Miranda - Uma versão brasileira de uma série da BBC como “Life in Cold Blood” (que numa tradução livre seria 'A vida (dos animais) de sangue frio'), filmada em ecossistemas brasileiros e com os bichos daqui, teria um enorme potencial como documentário de natureza e faria um belo serviço de popularização da ciência.
E na academia?
Miranda - Acho que uma crítica bem formulada, veiculada nos meios tradicionais da academia brasileira (i.e. revistas científicas), poderia servir para escancarar aos nossos pesquisadores o tremendo hiato no conhecimento sobre o papel ecológico dos répteis de grande porte. Não me leve a mal: a herpetologia nacional fez avanços admiráveis na demografia de crocodilianos, na conservação de cágados amazônicos e no estudo da evolução de lagartos, apresentando pesquisas de alto nível nessas e em muitas outras áreas. Mas ainda estamos atrofiados em determinados tópicos.

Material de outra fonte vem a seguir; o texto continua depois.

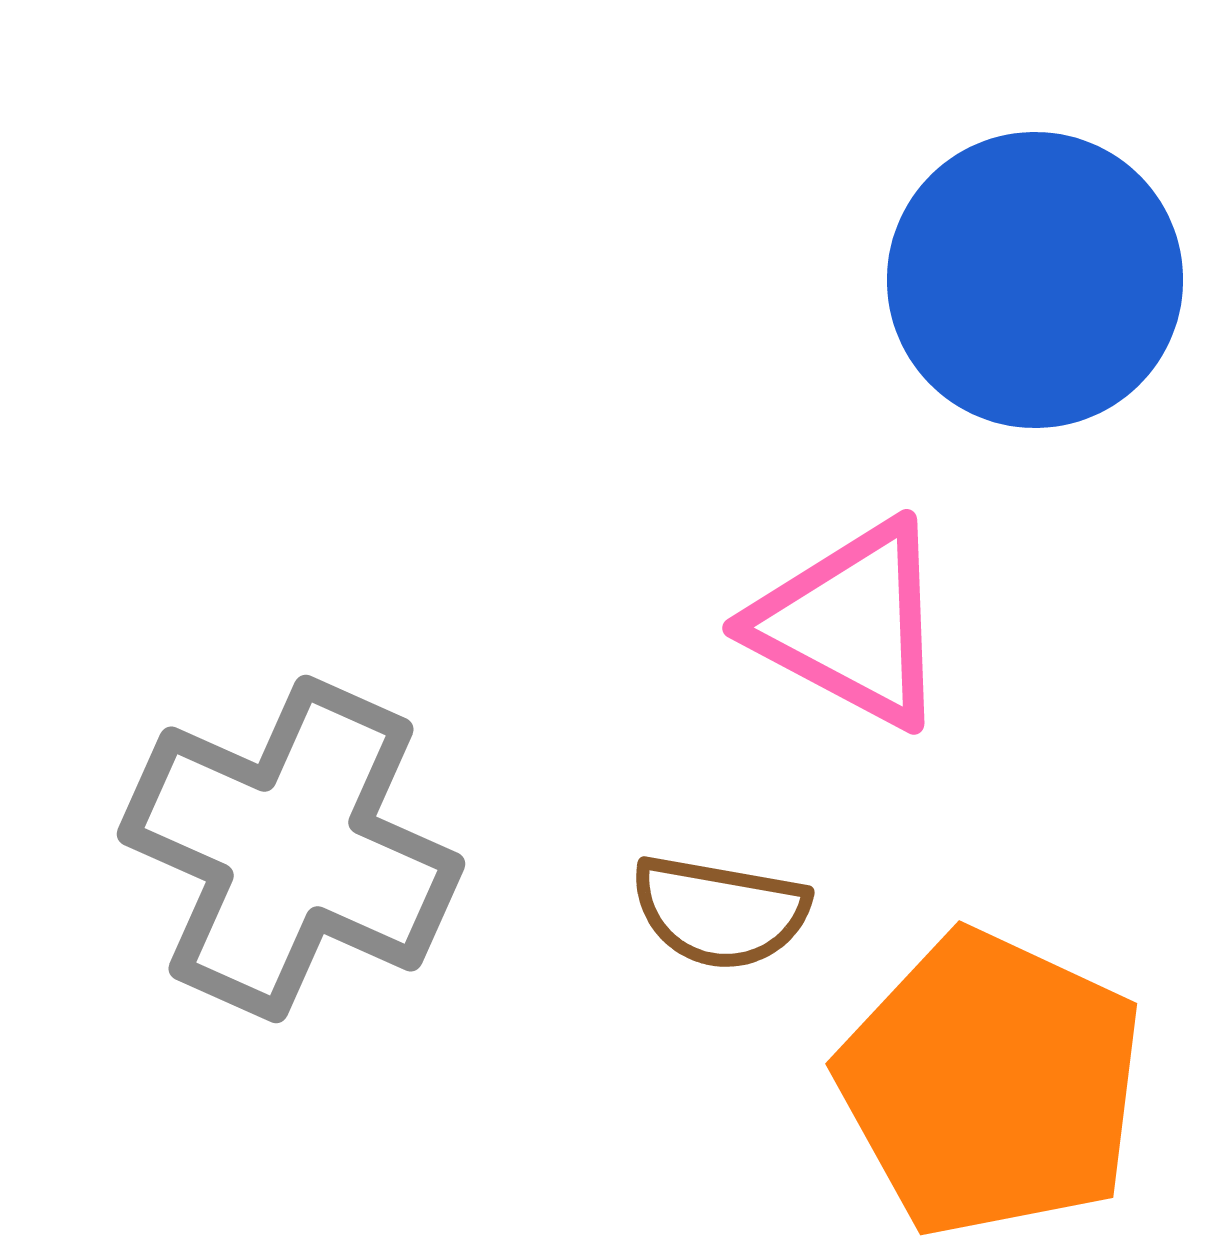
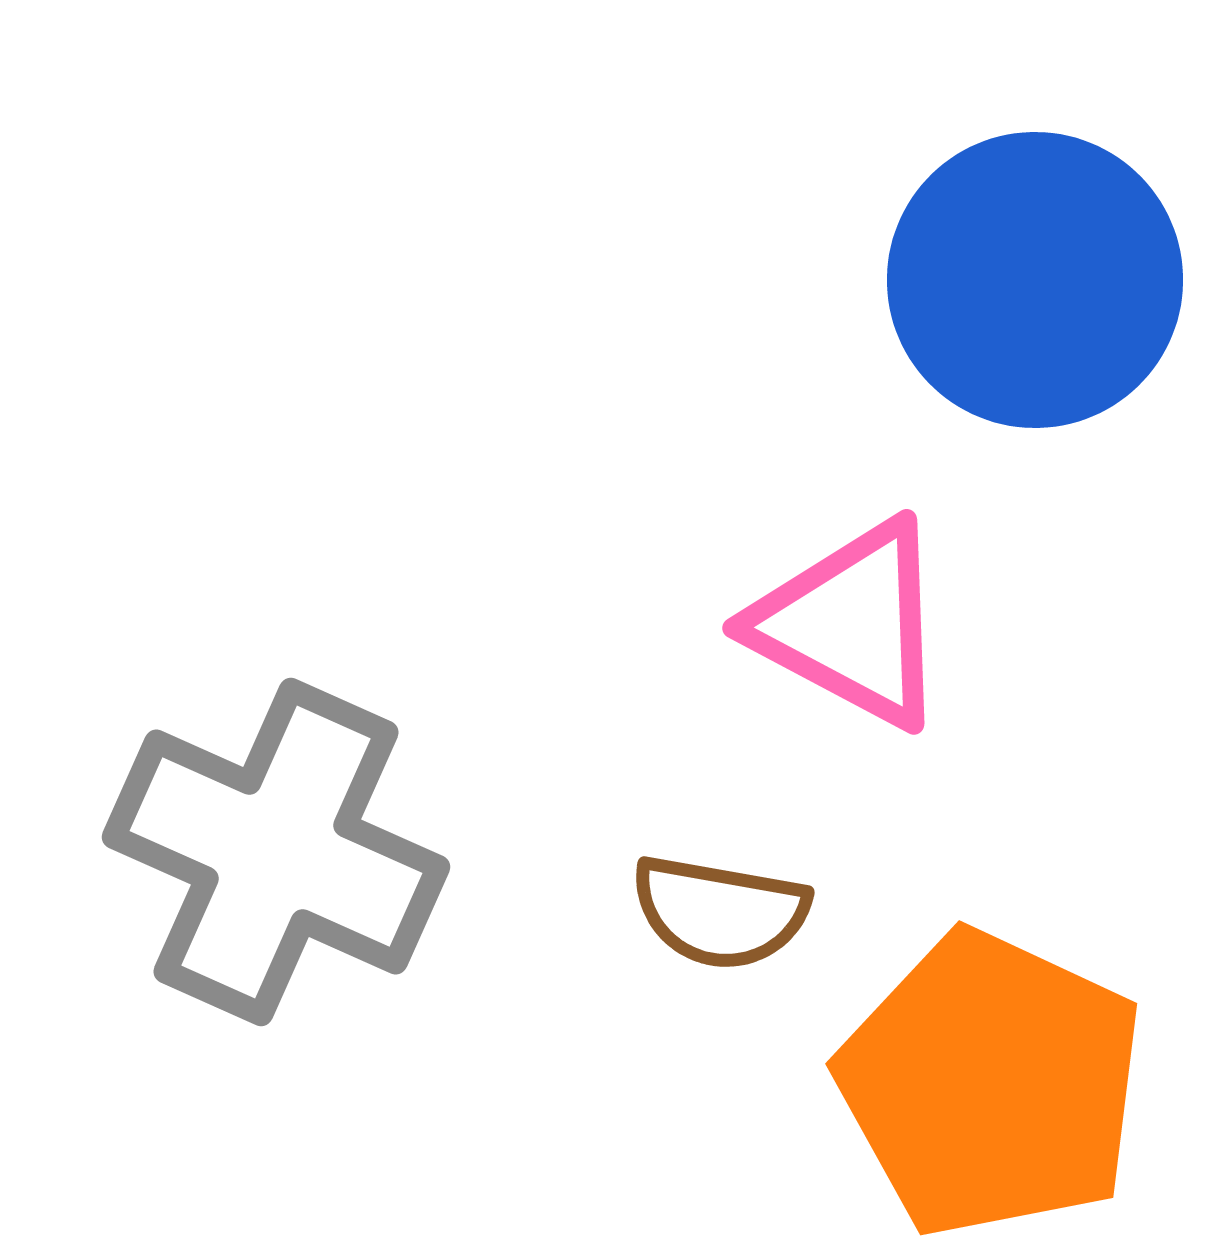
gray cross: moved 15 px left, 3 px down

E quanto às organizações não-governamentais?
Miranda - Dados os poucos recursos a disposição dessas instituições eu já vejo grandes progressos em suas ações, como por exemplo o excelente programa de conservação de quelônios amazônicos dirigido pela Wildlife Conservation Society. Um ponto no qual poderíamos ver mais ações das ONGs seria no manejo de diversas espécies de répteis com potencial cinegético no Brasil, ampliando o manejo atual de jacarés, e o estendendo para quelônios e serpentes. O uso sustentável dessas espécies para produção de carne, couro e derivados pode contribuir grandemente com sua conservação, ao substituir a caça ilegal que ocorre hoje.
E nas diversas esferas governamentais?
O governo e a academia precisam aprender a trocar informações mais de perto. Hoje as ações de um e de outro têm sido câmaras de eco independentes com baixa capacidade de trocar influencias. Essa deficiência tem sido demonstrada repetidamente por pesquisadores no Brasil e em outros países em desenvolvimento. Nossos principais órgãos de pesquisa de répteis tem foco em conservação de organismos, mas geralmente perdem de vista que antes da extinção vem um tipo muito sutil de perda: a perda das interações ecológicas.

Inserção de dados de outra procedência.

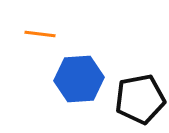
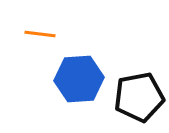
black pentagon: moved 1 px left, 2 px up
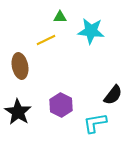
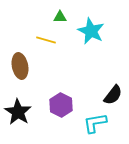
cyan star: rotated 20 degrees clockwise
yellow line: rotated 42 degrees clockwise
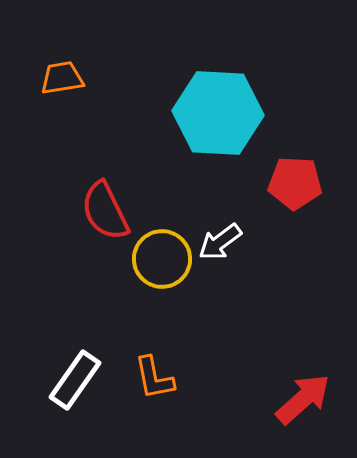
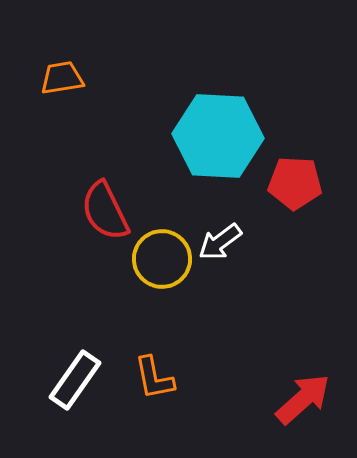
cyan hexagon: moved 23 px down
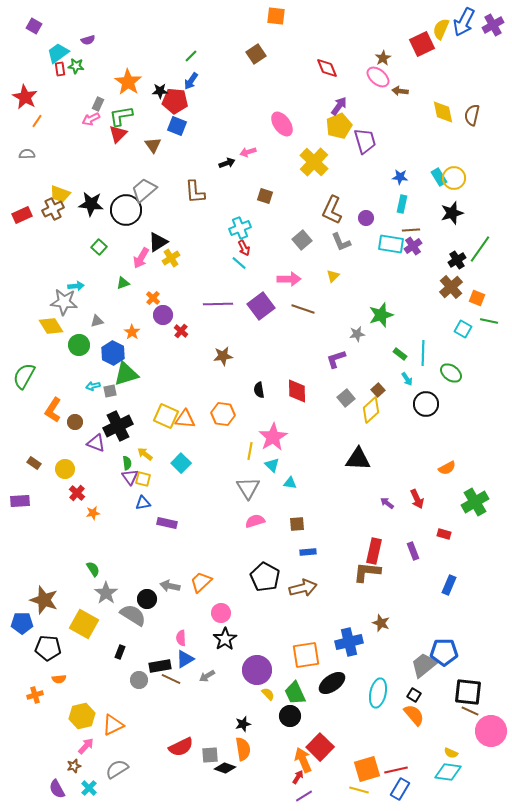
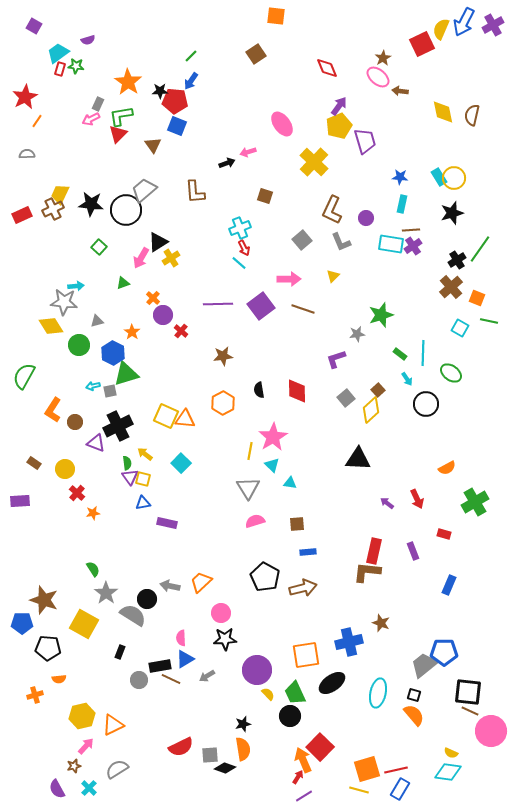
red rectangle at (60, 69): rotated 24 degrees clockwise
red star at (25, 97): rotated 15 degrees clockwise
yellow trapezoid at (60, 194): rotated 95 degrees clockwise
cyan square at (463, 329): moved 3 px left, 1 px up
orange hexagon at (223, 414): moved 11 px up; rotated 25 degrees clockwise
black star at (225, 639): rotated 30 degrees clockwise
black square at (414, 695): rotated 16 degrees counterclockwise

Adicionalmente, tópicos específicos como as prioridades da agenda de conservação no Brasil ainda são dominados pela '"peluciofauna". Espécies crípticas como a jiboia do Ribeira ou o cágado de Hoge (Mesoclemys hoge) ficam à mercê do suor de uns poucos pesquisadores guerreiros.
A título de conclusão, que mensagem gostaria de deixar aos leitores desta entrevista?
Miranda - O baixo carisma apresentado pelos répteis tem claramente sido um dos maiores desafios na luta pela sua conservação. Eles são popularmente tidos pela população leiga como lerdos, burros ou cruéis, animais de “sangue frio”. Entre os biólogos e demais profissionais da área ambiental, a visão geral é que os répteis são um beco sem saída evolutivo, a quem falta tudo aquilo que têm as aves e os mamíferos. Abandonar a perspectiva de mamíferos inteligentes e de “sangue quente” pode nos ajudar a apreciar as milhões de soluções que o processo evolutivo encontrou para o desafio de continuar vivo. Uma diversidade enorme de tais soluções evolutivas pode ser encontrada entre os répteis de grande porte.
Nossa irresponsabilidade nos levou a explorar excessivamente muitas dessas feras extraordinárias, em muitos casos terminalmente. Diversas dessas espécies são conhecidas por cacos de ossos transformados em rocha e continuam vivas apenas na imaginação de alguns curiosos, doidos e cientistas. Hoje, os últimos elementos desse outrora abundante grupo de répteis gigantes encontram-se ameaçado, assim como os processos promovidos por eles. É nosso dever garantir que eles continuem vivos fora da nossa imaginação.